══ SUPPLIED ENTRIES
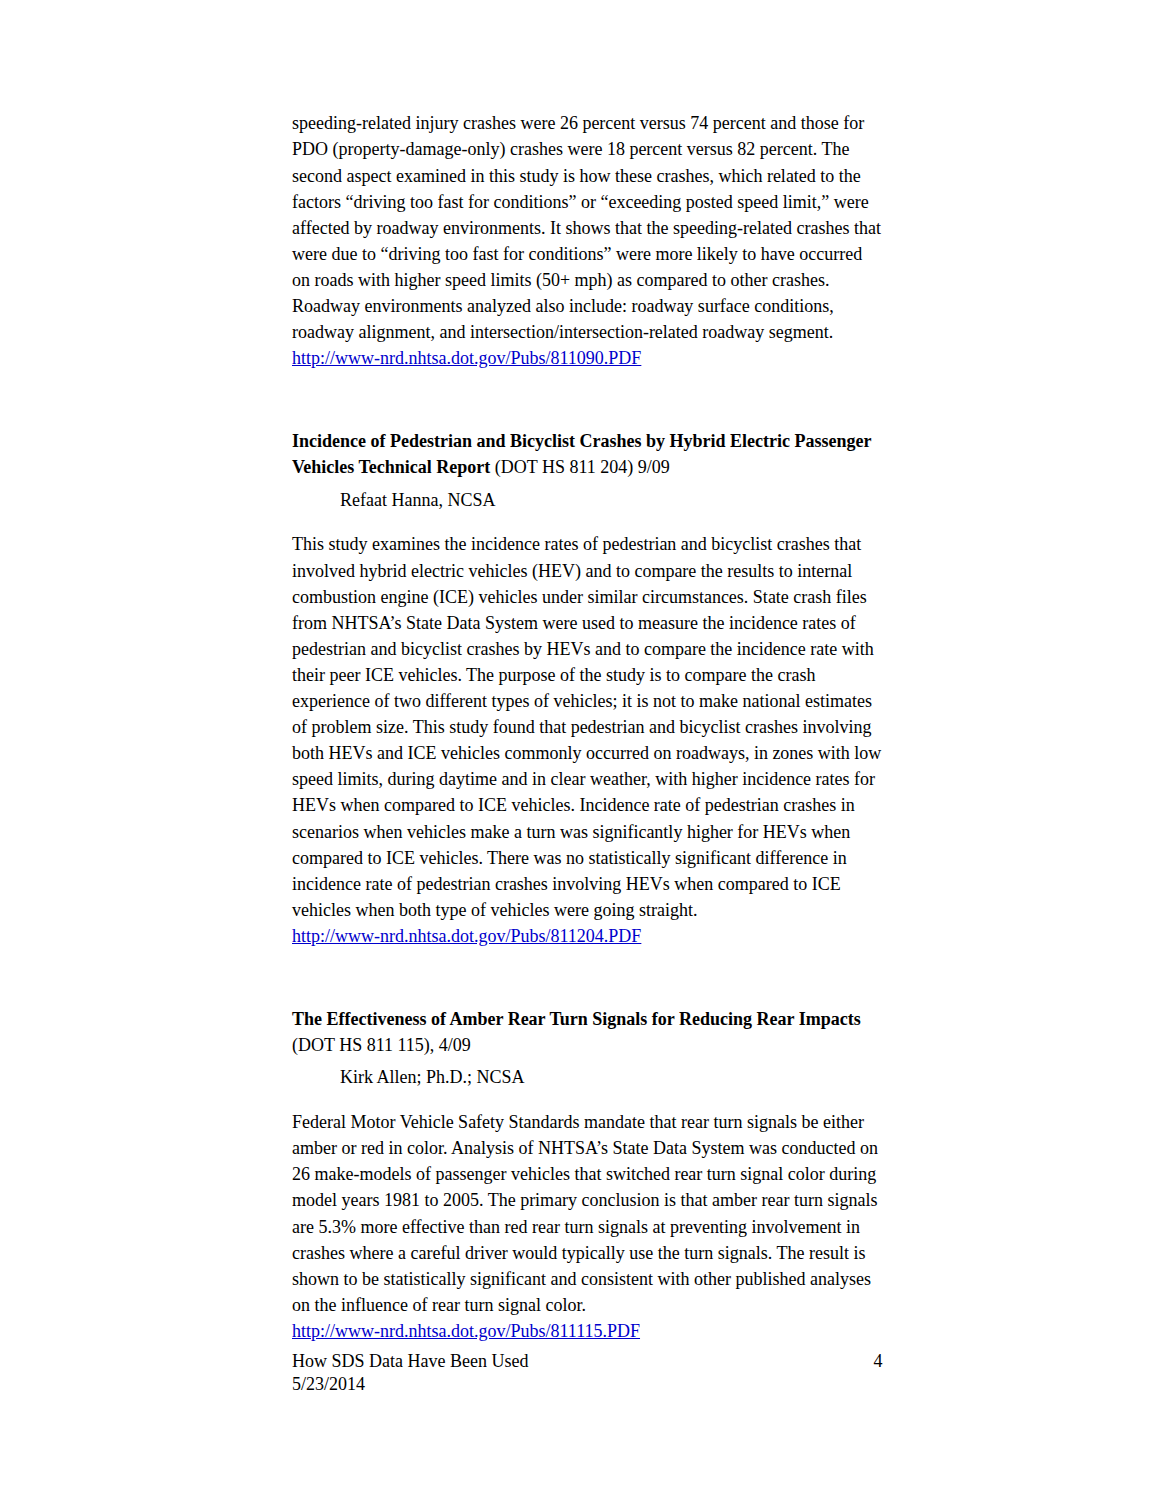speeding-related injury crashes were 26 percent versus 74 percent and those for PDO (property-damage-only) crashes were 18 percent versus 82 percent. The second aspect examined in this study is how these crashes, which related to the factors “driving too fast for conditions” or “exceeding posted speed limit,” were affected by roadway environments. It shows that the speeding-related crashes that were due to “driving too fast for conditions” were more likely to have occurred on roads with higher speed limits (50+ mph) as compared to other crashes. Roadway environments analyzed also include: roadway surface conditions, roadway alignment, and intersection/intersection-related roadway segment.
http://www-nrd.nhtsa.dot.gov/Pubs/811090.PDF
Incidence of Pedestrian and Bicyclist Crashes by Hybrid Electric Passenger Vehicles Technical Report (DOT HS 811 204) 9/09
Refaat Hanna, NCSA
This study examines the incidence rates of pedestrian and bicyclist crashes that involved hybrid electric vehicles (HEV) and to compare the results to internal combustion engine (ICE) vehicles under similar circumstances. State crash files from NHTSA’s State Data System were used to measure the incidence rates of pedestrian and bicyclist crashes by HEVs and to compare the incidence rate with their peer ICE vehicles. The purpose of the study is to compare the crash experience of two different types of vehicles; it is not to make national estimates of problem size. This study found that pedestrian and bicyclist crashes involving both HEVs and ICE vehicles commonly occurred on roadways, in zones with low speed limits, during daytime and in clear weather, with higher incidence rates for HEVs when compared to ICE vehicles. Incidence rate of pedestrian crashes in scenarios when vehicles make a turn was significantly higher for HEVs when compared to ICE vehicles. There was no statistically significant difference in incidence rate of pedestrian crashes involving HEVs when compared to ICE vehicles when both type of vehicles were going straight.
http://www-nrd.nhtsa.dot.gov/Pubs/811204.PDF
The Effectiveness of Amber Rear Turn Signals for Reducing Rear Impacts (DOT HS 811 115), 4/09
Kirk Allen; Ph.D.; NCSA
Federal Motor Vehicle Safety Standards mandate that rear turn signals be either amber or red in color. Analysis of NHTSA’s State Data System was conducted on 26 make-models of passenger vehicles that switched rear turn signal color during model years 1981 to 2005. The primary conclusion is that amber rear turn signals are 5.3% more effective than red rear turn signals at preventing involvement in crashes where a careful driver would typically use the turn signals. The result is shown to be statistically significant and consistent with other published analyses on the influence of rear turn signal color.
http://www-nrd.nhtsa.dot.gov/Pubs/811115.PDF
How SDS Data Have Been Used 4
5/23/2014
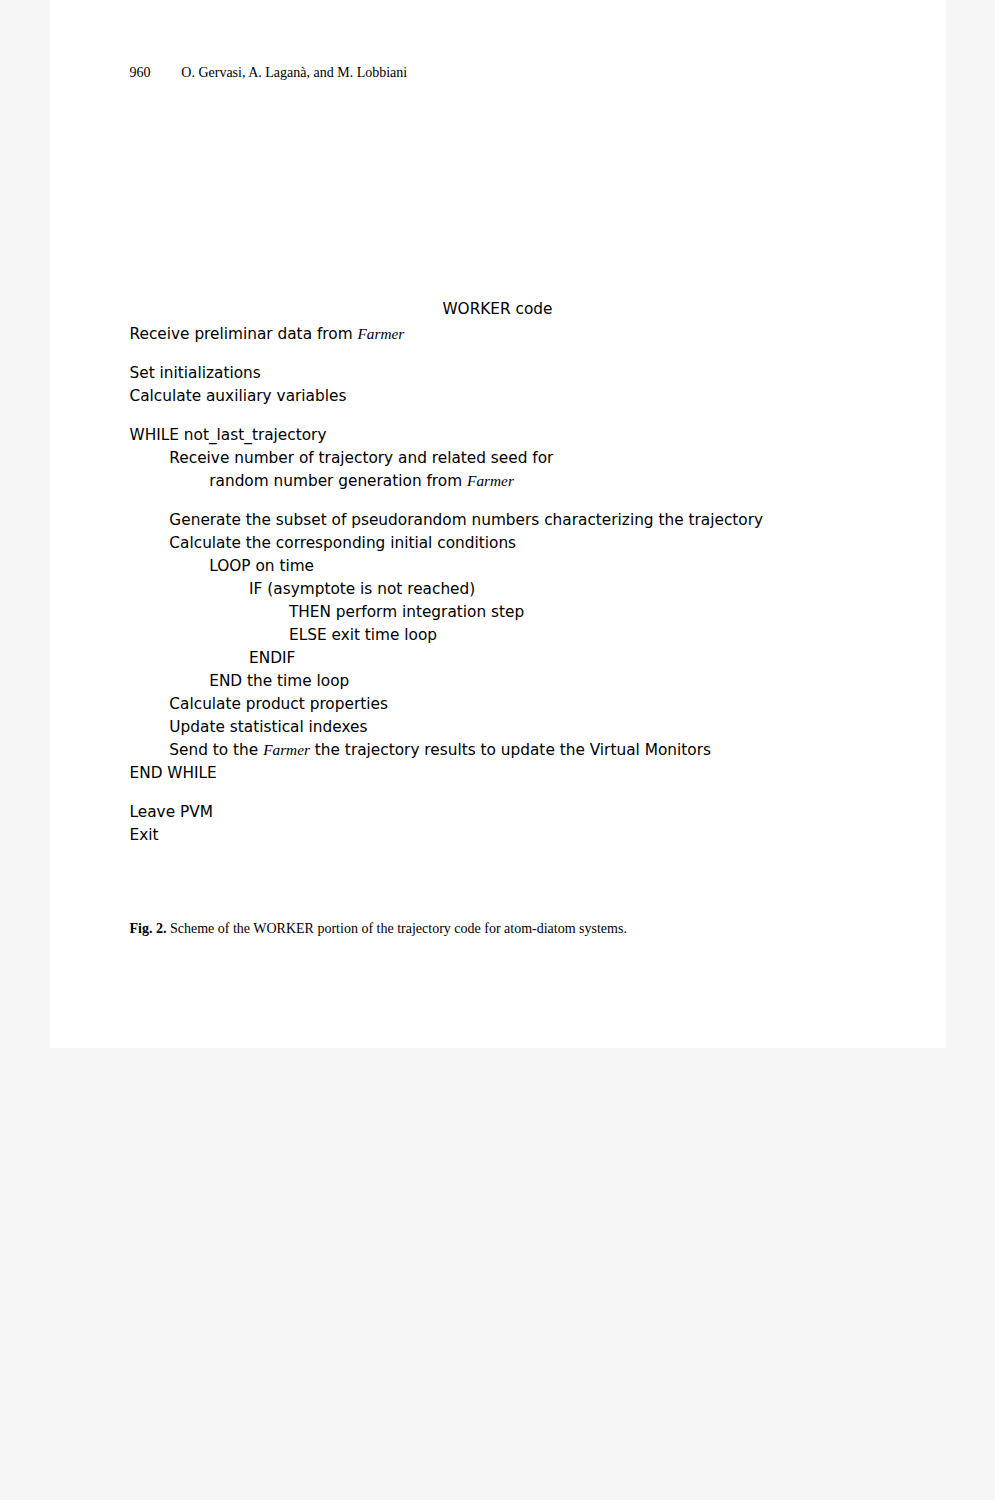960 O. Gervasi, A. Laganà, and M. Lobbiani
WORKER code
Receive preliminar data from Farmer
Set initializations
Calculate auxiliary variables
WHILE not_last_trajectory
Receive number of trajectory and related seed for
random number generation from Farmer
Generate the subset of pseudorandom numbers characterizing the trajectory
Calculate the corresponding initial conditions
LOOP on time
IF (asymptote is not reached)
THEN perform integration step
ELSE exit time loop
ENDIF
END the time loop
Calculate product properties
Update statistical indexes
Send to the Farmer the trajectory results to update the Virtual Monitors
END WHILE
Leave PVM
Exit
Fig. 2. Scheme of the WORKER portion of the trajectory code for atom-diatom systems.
════
══ SUPPLIED ENTRIES
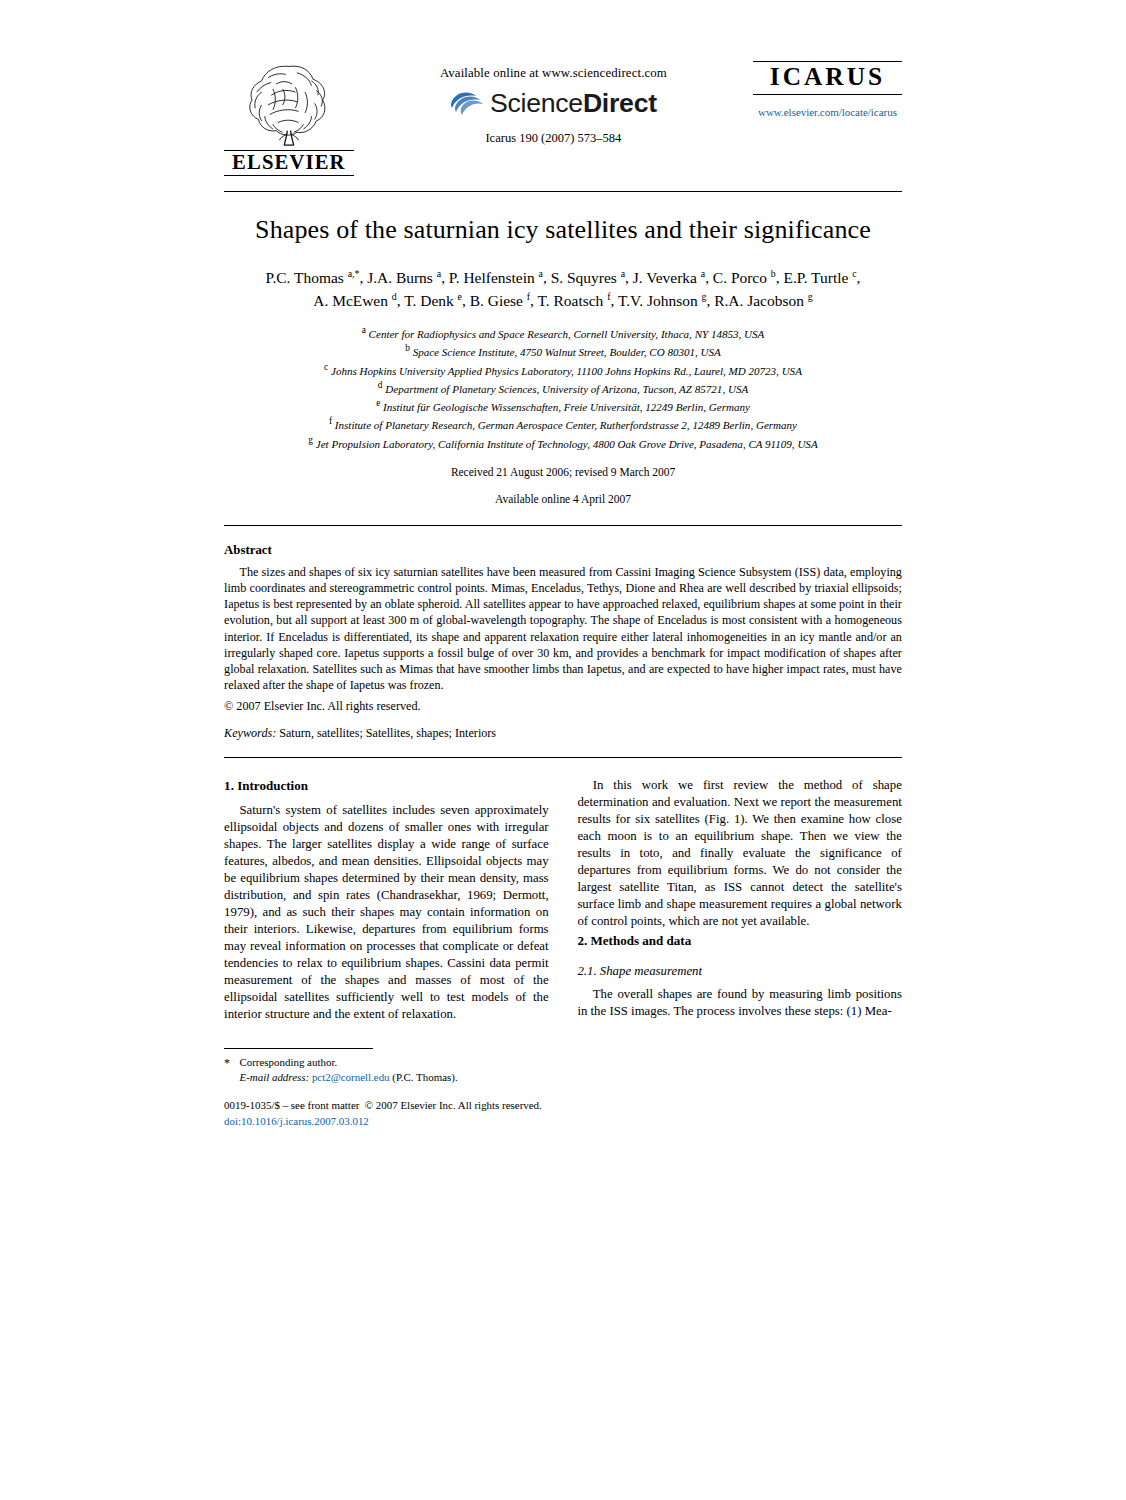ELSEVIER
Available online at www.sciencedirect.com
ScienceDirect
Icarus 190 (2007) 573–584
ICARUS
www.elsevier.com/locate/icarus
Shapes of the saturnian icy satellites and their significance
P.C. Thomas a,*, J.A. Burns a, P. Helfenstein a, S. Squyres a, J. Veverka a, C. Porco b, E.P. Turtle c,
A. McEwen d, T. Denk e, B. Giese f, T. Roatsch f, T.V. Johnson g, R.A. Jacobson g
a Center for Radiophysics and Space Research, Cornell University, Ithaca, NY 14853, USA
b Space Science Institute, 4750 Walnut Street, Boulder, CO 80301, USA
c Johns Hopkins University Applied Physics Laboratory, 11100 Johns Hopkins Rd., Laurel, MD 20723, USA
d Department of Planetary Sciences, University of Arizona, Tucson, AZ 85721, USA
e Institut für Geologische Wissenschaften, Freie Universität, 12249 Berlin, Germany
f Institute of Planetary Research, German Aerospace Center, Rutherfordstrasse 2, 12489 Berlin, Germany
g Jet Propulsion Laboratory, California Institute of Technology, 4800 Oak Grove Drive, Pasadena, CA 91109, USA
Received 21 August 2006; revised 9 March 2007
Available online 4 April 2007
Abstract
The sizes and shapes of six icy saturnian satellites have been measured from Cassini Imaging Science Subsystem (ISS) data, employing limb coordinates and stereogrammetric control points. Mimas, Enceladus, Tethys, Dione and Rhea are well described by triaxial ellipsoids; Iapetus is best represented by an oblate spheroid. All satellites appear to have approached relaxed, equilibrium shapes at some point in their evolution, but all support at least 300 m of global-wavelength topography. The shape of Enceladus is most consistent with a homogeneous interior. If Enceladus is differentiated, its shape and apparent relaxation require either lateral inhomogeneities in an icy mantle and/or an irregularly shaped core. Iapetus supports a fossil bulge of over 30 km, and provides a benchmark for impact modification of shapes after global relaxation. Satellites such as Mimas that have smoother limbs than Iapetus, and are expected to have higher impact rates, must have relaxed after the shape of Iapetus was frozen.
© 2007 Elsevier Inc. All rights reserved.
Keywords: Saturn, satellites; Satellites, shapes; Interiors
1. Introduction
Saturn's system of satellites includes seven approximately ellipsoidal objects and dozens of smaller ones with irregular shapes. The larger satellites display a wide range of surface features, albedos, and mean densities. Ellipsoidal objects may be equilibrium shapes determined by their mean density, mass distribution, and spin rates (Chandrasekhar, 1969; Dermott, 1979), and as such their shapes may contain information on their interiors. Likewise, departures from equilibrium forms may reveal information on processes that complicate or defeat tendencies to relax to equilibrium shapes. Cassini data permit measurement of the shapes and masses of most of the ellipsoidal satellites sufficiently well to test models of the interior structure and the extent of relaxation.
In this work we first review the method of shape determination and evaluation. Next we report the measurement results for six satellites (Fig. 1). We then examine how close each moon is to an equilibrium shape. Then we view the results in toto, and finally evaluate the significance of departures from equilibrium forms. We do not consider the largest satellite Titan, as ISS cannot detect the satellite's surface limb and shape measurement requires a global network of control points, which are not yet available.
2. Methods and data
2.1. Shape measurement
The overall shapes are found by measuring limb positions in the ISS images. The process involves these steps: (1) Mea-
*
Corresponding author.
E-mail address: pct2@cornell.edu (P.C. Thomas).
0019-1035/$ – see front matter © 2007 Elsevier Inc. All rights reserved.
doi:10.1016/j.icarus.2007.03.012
════
**WHAT TO DO:**
Every line above that holds the word "reserved" should be copied out.

**SOLUTION TO THIS EXERCISE:**
© 2007 Elsevier Inc. All rights reserved.
0019-1035/$ – see front matter © 2007 Elsevier Inc. All rights reserved.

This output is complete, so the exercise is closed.